苏媛抬眸看向柳闻莺,语气里带了几分无奈:“不过我可不打算彻底放下宫里的一切,年后我也该和殿下回宫,到时候就该重新将这些事揽回来的,祓禊大典的事,也该由我安排,我现在去关心此事也不无道理。”
苏媛说的轻飘飘的,柳闻莺的心底却不由得抽了起来。
她说揽会回来,旁人得了差事怎么可能心甘情愿再拱手送出去?
“可是这样不就告诉她们你的心思了么?她们一定会防备你的。”
柳闻莺听着苏媛的话都可以想象出来,原先苏媛一定是打算这段时间一点不招那些宫妃的眼,让她们在宫里斗个你死我活,然后她在最后坐收渔翁之利。
现在主动前去过问不是告诉旁人“喂,还有我呢,你们这群宫妃们可小心点我还没登场呢”吗?
“这样不行。
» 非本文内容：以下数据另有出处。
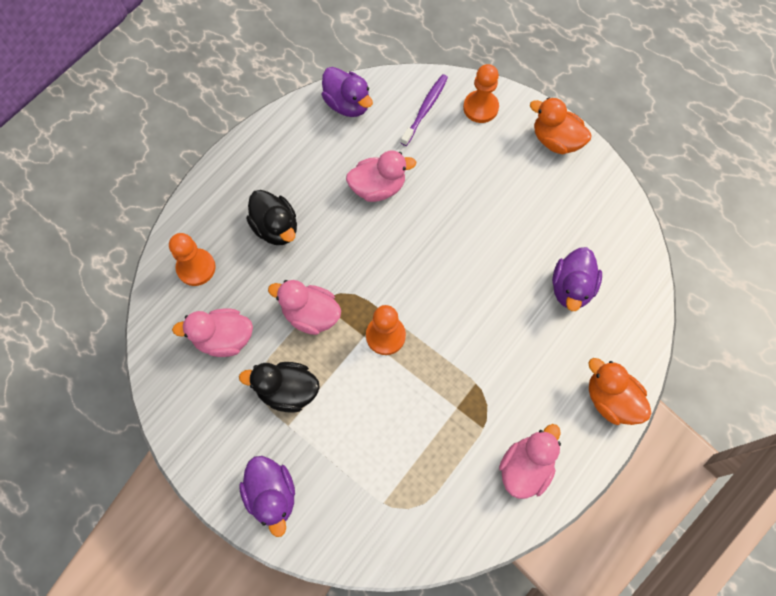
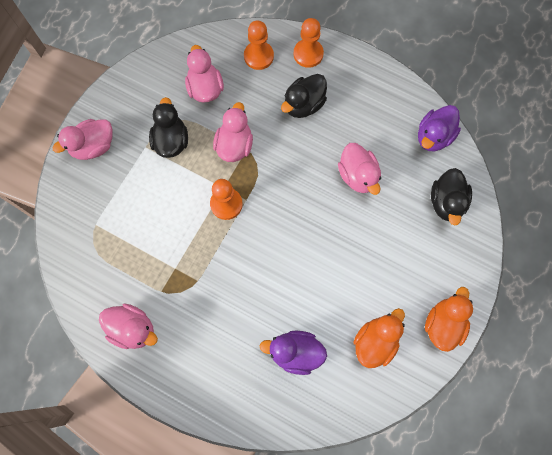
camera: 80 degrees right, 5 degrees up
purple duck [239,456,295,537] -> pink duck [52,119,113,160]
purple toothbrush [401,74,448,146] -> black duck [431,168,472,226]
orange pawn [463,64,499,123] -> orange pawn moved to [294,18,324,68]
orange duck [588,358,652,425] -> orange duck moved to [354,308,405,368]

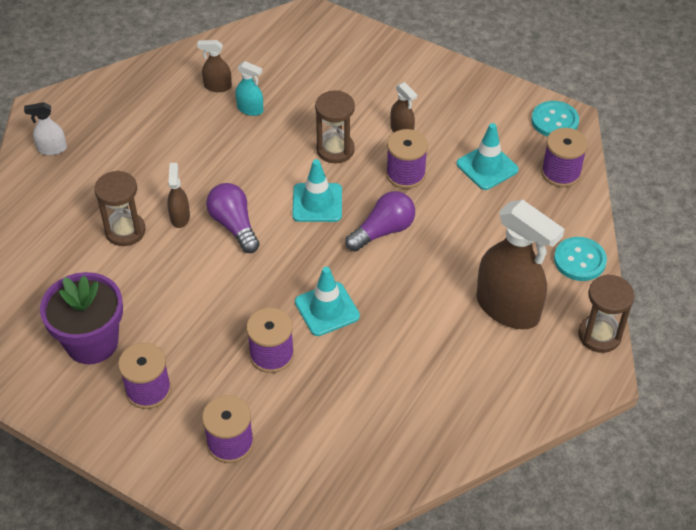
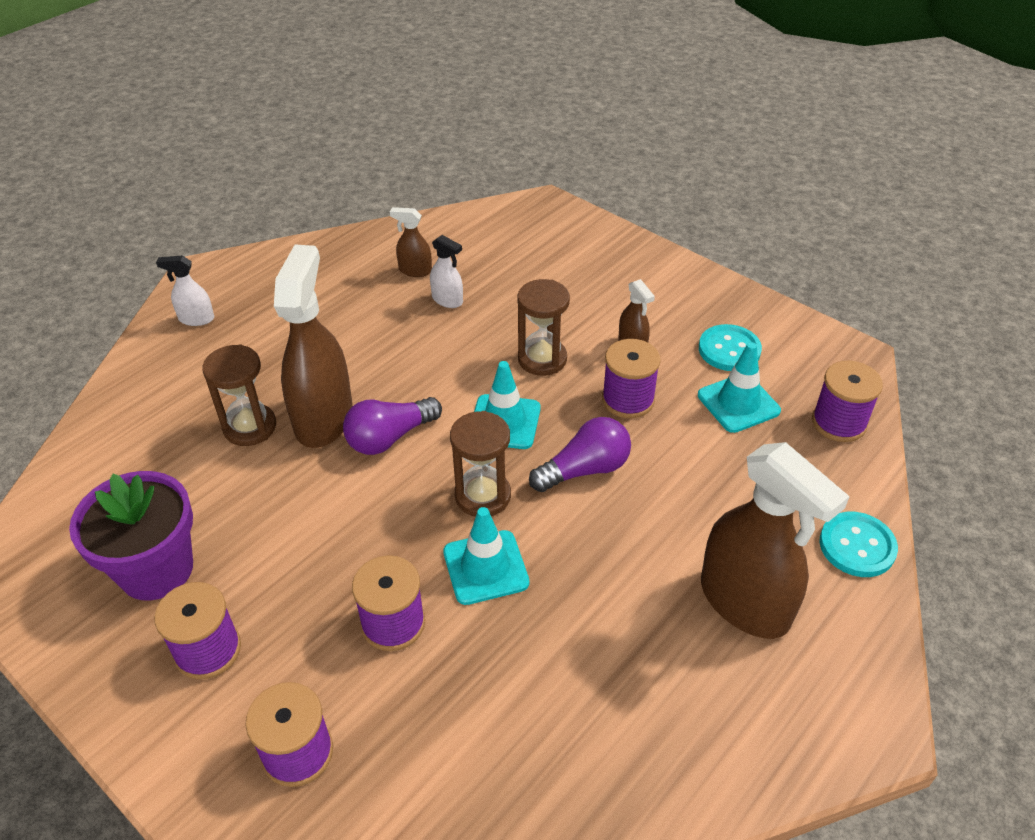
camera: 10 degrees right, 5 degrees down
brown spray bottle [167,163,190,228] -> brown spray bottle [274,245,353,448], size x2.18
purple light bulb [206,183,260,253] -> purple light bulb turned 105 degrees counterclockwise [343,397,442,455]
turquoise spray bottle [235,61,263,116] -> white spray bottle [430,235,463,308]
turquoise button [531,101,579,137] -> turquoise button moved to [699,324,762,371]
brown hourglass [578,274,635,353] -> brown hourglass moved to [450,411,511,517]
”
柳闻莺越想,越觉得这样会把苏媛也置入险境,她想要回绝苏媛的方法,苏媛却伸手按在她的肩头上,说道:
“她们素来忌惮我,我一点存在感都没有倒是显得我包藏祸心,她们更会警惕我。
像现在,明明我只要差人将那些册子送过来就好,我却大张旗鼓着人去亲自去取,她们定会觉得我这是故意彰显我的存在感。
她们会觉得她们如今在宫里做的这些已经让我坐不住了,这才做出这样的事情给她们瞧。
或许这样,还会让她们轻视我,觉得我也不怎么稳重。”
苏媛将这些危险场面说的如此轻描淡写,嘴角微勾成竹在胸的模样,也让一开始紧张不已的柳闻莺也放松了下来。
但是转瞬,柳闻莺又有些担忧了:
“可……她们真的会如你这般想么?”
“不如我所想,她们还想些什么?”
苏媛却很快敛了眼底的沉郁,唇角勾起一抹浅淡的笑意,语气也轻快了些:“不过事已至此,也顾不得许多了。这事情一日未决,你爹爹在外就多一分危险。宫里那些人,于公于私我迟早都要收拾,早晚而已,莺莺,你别愧疚,她们和我之间并不是少这么一件事就能够和平相处的……”
柳闻莺听着苏媛这番话,鼻尖一酸,她攥紧了苏媛的手,声音带着几分哽咽,苏媛说了那么多不就是不想自己愧疚担心么?
可是她怎么能心安理得收下这番好意?
可是苏媛却不没有开口要任何回报,柳闻莺只能暗暗在心底发誓,若日后苏媛真的陷入困境,不管前路有多少荆棘坎坷,她柳闻莺,定会豁出性命护她周全。